Exercise tasks
**1.** Decide whether each statement below agrees with the Jerry Paper interview. For each, answer yes or no and quote the words of the interview that settle it.
(a) The single "Your Cocoon" is out on Stones Throw.
(b) Jerry Paper performed at Desert Daze last December.
(c) Carousel is named as one of Jerry Paper's albums.
**2.** Rewrite the Jerry Paper interview from "Jerry Paper has become" up to and including "process, philosophy, and more.", replacing "remarkable" with "striking".
**3.** Write the next part of the Jerry Paper interview, starting after its final sentence.

Selected extract
───
Jerry Paper Talks Philosophy, the Self, and New Single "Your Cocoon"

Jerry Paper Talks Philosophy, the Self, and New Single "Your Cocoon"

Jerry Paper has become one of our favorite artists here at WMF. Besides remarkable albums like Big Pop for Chameleon World and Carousel, Jerry Paper has a well-deserved reputation as a must-see live act, and his performance at Desert Daze last October was absolutely one of the festival's highlights. With new single "Your Cocoon" out now on Stones Throw we were eager to sit down with Jerry Paper and discuss the background to the track, recent collaborations, his recording process, philosophy, and more.

Bobby Weirdo: I really like the new single “Your Cocoon” and am excited about the upcoming album. Jerry Paper seems to be a good fit with Stones Throw, and I’ve been wondering how that connection came about.
───
Dataset content
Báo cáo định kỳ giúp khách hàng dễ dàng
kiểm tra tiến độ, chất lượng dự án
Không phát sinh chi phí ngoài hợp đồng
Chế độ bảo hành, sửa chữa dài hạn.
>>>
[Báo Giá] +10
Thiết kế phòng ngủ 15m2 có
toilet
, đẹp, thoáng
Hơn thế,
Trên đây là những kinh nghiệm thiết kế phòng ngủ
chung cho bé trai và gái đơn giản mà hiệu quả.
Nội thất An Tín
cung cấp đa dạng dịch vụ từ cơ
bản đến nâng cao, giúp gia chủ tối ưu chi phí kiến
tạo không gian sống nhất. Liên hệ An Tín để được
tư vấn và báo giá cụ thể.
───
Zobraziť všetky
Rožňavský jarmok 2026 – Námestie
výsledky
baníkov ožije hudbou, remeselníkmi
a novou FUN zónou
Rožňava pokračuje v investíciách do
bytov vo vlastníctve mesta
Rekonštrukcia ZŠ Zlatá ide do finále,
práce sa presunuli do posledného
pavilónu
───
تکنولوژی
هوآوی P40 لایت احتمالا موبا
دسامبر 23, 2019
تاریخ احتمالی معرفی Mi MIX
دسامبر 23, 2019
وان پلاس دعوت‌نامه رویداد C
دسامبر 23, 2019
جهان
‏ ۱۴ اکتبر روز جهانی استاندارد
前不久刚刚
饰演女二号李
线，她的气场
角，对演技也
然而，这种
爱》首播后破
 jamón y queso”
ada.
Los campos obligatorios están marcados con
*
───
Answers to the problems
**1.**
(a) Yes: "With new single "Your Cocoon" out now on Stones Throw"
(b) No: "his performance at Desert Daze last October"
(c) Yes: "remarkable albums like Big Pop for Chameleon World and Carousel"

**2.**
Jerry Paper has become one of our favorite artists here at WMF. Besides striking albums like Big Pop for Chameleon World and Carousel, Jerry Paper has a well-deserved reputation as a must-see live act, and his performance at Desert Daze last October was absolutely one of the festival's highlights. With new single "Your Cocoon" out now on Stones Throw we were eager to sit down with Jerry Paper and discuss the background to the track, recent collaborations, his recording process, philosophy, and more.

**3.**
Jerry Paper: Well, I’ve been working on the album for a couple years. It took a long time to come together the way I wanted it to – much longer than everything else I’ve done. It was emotionally straining and an intense thing to make. So when I was finally almost done with it, I wanted it to have a good home. I talked with my friend Alex [Brettin] who does Mild High Club and asked if he could pass it along to Stones Throw.

I’ve never felt that my music has fit anywhere before. It just doesn’t seem to fit comfortably under most labels, but I didn’t feel like it would be productive to put [this album] out myself. I wouldn’t be able to reach the audience I want, and there are logistical things I don’t want to deal with. I’ve always loved Stones Throw and thought of them as a home for people who don’t have a home. There’s no one sound, so that was my first choice. I asked Alex, he sent it to Peanut Butter Wolf, and we got to talking. 

BW: “Your Cocoon” sounds more band-like than some previous Jerry Paper releases.

JP: The last record was pretty band-like.

BW: It sounds like an extension of that…

JP: It’s definitely an extension of that. I always change a lot. I think you can tell from all my albums that I don’t like to stick with one thing for too long. If I know what the process is, then I don’t feel like it will yield something that’s interesting to me. And if it’s not interesting to me, why would it be interesting to anyone else?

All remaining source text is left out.